== Supplied text

Fairphone takes $7.7M to push for change across the electronics value chain

European mobile device maker Fairphone, which designs modular smartphones with the aim of supporting repairability and encouraging sustainability, has taken in new investment of €6.5 million ($7.7M). It says it’s hoping to use the financing to build wider support for a push towards a circular economy for consumer electronics.

Specifically it says it intends to use the money to scale up its proposition to try to have that wider impact. Point is, it isn’t easy building electronics with a longer than average lifespan. Consumer upgrade cycles are embedded into the entire supplier system, from hardware parts to software patches.

That’s why Fairphone had to end support for its first repairable-by-design handset this summer. Owners of the device would only have had between two and 3.5 years’ support in all, and the company took some flak for bowing out on the device given their mission is intended to support the opposite: electronics with longevity.

====
== Data for this exercise

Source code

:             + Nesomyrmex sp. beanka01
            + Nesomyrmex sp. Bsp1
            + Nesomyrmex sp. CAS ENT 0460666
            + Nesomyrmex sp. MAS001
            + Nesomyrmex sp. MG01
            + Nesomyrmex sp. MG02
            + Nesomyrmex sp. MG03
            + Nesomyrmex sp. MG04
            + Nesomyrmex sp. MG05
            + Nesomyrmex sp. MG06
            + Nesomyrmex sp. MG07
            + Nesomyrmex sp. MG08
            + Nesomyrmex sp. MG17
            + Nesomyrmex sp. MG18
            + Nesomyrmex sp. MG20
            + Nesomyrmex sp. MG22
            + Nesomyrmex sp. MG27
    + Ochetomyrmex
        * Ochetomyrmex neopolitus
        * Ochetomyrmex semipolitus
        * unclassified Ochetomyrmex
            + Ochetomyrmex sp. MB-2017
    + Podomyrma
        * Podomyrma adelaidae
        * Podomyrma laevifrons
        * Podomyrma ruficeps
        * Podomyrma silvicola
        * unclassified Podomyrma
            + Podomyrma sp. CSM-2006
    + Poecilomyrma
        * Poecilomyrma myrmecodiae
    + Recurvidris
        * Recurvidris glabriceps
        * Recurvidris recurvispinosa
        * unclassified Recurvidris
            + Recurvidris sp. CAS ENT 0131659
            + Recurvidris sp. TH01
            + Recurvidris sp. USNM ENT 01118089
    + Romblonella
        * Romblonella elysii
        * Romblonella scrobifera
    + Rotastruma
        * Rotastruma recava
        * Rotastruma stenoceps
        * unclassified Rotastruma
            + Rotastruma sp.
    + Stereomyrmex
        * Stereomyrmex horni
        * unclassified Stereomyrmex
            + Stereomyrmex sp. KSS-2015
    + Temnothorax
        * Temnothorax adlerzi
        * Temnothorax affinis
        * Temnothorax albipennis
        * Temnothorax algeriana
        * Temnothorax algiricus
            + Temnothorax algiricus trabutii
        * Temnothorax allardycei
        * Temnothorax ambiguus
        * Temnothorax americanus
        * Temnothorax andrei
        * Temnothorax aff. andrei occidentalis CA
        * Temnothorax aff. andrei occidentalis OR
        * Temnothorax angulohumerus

====

* _List of tasks_:
(1) Turn everything in the records from the line containing "Nesomyrmex sp. beanka01" down to the line containing "Stereomyrmex sp. KSS-2015" into a numbered list, including both of those lines and leaving out any blank lines.
(2) Carry on the Fairphone article from where it stops.

* _Numbered responses_:
(1)
1. :             + Nesomyrmex sp. beanka01
2.             + Nesomyrmex sp. Bsp1
3.             + Nesomyrmex sp. CAS ENT 0460666
4.             + Nesomyrmex sp. MAS001
5.             + Nesomyrmex sp. MG01
6.             + Nesomyrmex sp. MG02
7.             + Nesomyrmex sp. MG03
8.             + Nesomyrmex sp. MG04
9.             + Nesomyrmex sp. MG05
10.             + Nesomyrmex sp. MG06
11.             + Nesomyrmex sp. MG07
12.             + Nesomyrmex sp. MG08
13.             + Nesomyrmex sp. MG17
14.             + Nesomyrmex sp. MG18
15.             + Nesomyrmex sp. MG20
16.             + Nesomyrmex sp. MG22
17.             + Nesomyrmex sp. MG27
18.     + Ochetomyrmex
19.         * Ochetomyrmex neopolitus
20.         * Ochetomyrmex semipolitus
21.         * unclassified Ochetomyrmex
22.             + Ochetomyrmex sp. MB-2017
23.     + Podomyrma
24.         * Podomyrma adelaidae
25.         * Podomyrma laevifrons
26.         * Podomyrma ruficeps
27.         * Podomyrma silvicola
28.         * unclassified Podomyrma
29.             + Podomyrma sp. CSM-2006
30.     + Poecilomyrma
31.         * Poecilomyrma myrmecodiae
32.     + Recurvidris
33.         * Recurvidris glabriceps
34.         * Recurvidris recurvispinosa
35.         * unclassified Recurvidris
36.             + Recurvidris sp. CAS ENT 0131659
37.             + Recurvidris sp. TH01
38.             + Recurvidris sp. USNM ENT 01118089
39.     + Romblonella
40.         * Romblonella elysii
41.         * Romblonella scrobifera
42.     + Rotastruma
43.         * Rotastruma recava
44.         * Rotastruma stenoceps
45.         * unclassified Rotastruma
46.             + Rotastruma sp.
47.     + Stereomyrmex
48.         * Stereomyrmex horni
49.         * unclassified Stereomyrmex
50.             + Stereomyrmex sp. KSS-2015

(2)
Co-founder Bas van Abel explained the decision as a consequence of Fairphone being unable to source hardware spare parts for the handset after suppliers shifted their business to keep up with industry cycles and retired the necessary spare parts.

Another problem is that chipset manufacturers stop releasing software updates after a while — and Fairphone said the expense and difficulty of writing the necessary updates itself was not something it could afford to take on for the first handset.

“There is very little set up by the industry for sustainable production in its current state and we are working to change that,” van Abel said at the time.

The company had used a crowdfunding route to help them build that first device. But the realization they’ve clearly come to is you can’t just be a sustainable device maker on your own; you need to inspire an entire ecosystem to work towards the same goal.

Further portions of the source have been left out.